Start of Block

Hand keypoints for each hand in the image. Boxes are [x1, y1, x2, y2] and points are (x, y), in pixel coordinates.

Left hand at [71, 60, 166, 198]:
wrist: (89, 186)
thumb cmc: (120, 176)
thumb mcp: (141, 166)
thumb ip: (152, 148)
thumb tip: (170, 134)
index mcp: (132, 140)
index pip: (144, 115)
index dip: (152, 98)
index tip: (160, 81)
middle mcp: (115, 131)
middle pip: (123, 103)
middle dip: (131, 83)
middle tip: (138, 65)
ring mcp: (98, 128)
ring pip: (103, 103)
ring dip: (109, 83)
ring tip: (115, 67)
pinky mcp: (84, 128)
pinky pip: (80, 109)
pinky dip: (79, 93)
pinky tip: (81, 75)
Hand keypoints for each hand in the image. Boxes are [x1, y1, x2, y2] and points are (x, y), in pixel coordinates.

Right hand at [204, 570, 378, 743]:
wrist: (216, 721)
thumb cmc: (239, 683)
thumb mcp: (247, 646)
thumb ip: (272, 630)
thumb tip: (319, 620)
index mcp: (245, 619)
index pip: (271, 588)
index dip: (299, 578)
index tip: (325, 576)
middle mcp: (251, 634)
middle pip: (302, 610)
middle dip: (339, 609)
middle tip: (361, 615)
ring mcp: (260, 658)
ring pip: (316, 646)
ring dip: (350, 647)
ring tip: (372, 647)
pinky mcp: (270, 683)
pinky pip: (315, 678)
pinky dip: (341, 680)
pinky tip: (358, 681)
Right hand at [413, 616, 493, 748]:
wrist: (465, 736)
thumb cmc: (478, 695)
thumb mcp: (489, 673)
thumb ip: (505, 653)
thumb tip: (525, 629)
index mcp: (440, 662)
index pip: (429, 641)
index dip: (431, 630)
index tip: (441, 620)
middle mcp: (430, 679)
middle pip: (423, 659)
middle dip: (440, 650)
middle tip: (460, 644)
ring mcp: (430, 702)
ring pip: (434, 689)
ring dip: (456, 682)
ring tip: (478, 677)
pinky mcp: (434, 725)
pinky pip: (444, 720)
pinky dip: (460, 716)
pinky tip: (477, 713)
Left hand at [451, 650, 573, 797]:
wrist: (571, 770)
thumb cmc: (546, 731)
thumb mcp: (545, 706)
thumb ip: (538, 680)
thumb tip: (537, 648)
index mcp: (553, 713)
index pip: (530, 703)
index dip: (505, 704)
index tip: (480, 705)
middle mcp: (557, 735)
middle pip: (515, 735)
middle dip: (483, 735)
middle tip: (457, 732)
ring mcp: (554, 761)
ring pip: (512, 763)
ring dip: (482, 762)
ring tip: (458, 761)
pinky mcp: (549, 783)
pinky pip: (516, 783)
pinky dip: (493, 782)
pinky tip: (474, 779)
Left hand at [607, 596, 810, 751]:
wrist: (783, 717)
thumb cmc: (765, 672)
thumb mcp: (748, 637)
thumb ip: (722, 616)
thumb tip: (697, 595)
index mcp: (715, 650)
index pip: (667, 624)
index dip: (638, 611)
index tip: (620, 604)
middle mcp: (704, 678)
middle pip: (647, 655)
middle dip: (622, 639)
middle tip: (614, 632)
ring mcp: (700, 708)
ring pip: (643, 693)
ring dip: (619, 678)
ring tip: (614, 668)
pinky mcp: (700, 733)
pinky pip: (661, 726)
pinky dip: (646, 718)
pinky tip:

End of Block

--- Work request ---
Begin with the line that holds "ring pip: (643, 693)" and write out each line from there to the end of the material, exactly as it stands. Include nothing else.

--- Task result ---
ring pip: (643, 693)
ring dip: (619, 678)
ring tip: (614, 668)
pinky mcp: (700, 733)
pinky pip: (661, 726)
pinky dip: (646, 718)
pinky tip:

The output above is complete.